How we choose to cover ourselves is, and always has been, political, social and contentious. Just days ago, a woman breastfeeding at the Victoria and Albert Museum was asked to cover up, despite being surrounded by bare breasted statues. We articulate our traditions and measure our progress relative to a perception of the past. Any corruption of that corrupts our progress in the present. A fuller picture of how women managed the intimate and public aspects of motherhood in history is a fairer base for how we treat them today. I can't ask your grandmother's great-grandma how she managed, but I can ask her clothing.

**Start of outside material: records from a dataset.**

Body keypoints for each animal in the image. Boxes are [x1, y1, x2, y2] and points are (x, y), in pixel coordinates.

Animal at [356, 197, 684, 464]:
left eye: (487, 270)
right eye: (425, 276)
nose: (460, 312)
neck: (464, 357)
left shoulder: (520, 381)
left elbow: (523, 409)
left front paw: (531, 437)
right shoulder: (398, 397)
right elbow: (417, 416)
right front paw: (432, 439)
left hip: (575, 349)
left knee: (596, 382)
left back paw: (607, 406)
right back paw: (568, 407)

Thank you. [Applause]
Though her research was based at UTS, Fisk travelled extensively throughout her PhD. Much of her work was collections based, taking place in museums where she hunted through existing dress collections for clues about 18th and 19th century maternity clothing.
She’d originally set herself a goal of looking at roughly 150 pieces, but after visiting more than 50 museums in four countries, she wound up viewing more than 300 garments, all of which reflected the realities of pregnancy and breastfeeding in this era.

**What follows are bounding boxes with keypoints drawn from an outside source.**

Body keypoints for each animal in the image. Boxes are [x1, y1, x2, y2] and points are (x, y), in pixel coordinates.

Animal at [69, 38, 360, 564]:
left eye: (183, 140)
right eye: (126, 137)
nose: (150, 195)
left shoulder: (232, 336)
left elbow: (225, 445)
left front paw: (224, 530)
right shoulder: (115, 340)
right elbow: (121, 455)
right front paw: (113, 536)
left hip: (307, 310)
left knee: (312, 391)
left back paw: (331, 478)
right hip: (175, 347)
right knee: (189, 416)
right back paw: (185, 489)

“Not all of them are what I would call ‘official’ maternity wear that I can prove were 100 per cent worn by a pregnant woman, but they all contained some trace of how women dressed while they were pregnant,” she says.
“For example, there’s a particular way of constructing an informal dress from the mid-19th century that’s really easily adaptable to pregnancy, and I found a lot of them in collections as possible maternity wear.

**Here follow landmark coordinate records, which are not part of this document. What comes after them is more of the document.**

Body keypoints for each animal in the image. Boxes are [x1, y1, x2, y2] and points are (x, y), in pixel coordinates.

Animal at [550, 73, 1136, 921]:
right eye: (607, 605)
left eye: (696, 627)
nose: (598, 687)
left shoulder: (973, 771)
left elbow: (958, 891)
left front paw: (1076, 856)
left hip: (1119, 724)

“A few of those examples had modifications like laces or drawstrings at the waist of the dress that would allow it to expand around a changing figure. To my mind, it seemed likely that these were maternity garments.”
Fisk also completed archival research in libraries and record offices. At one library, she came across a collection of letters sent between two female friends; much of the content revolved around the pregnancy of one of the letter writers, including questions about maternity attire. Another letter from a staymaker – someone who made corsets and other undergarments – contained detailed information about how such things could be adapted for pregnant clients.
At the core of Fisk’s discoveries was the finding that, despite contemporary beliefs that pregnant women in bygone times were completely hidden away, the reality was that maternity fashion was alive and well long before the present day.
“Though there were some exceptions, the main thing I discovered was that any assumption that women were unilaterally concealing or ashamed or anti-fashion about their bodies wasn’t accurate, but that equally their experience varied by individual status and circumstance,” she says.
How women dress may be the literal story of her PhD, but Fisk’s findings reveal much about the realities of how these women lived, as well as how our perceptions of their lives have shaped contemporary understanding of what a pregnant woman is and how she should present herself.
This research is presenting a great body of new work about the experience of pregnancy, which is a big gap in dress historical work.
“Within the immediate field I work in, this research is presenting a great body of new work about the experience of pregnancy, which is a big gap in dress historical work,” she says.
“But outside the world of fashion history, I think it’s interesting, because it confounds a lot of people’s expectations about women in the past – it presents a more diverse, more complex picture.
“These things matter because we formulate how we do things based on a sense or perception of how things were in the past, and if they’re wrong, it creates an uneven ground for when we talk about pregnant bodies today.”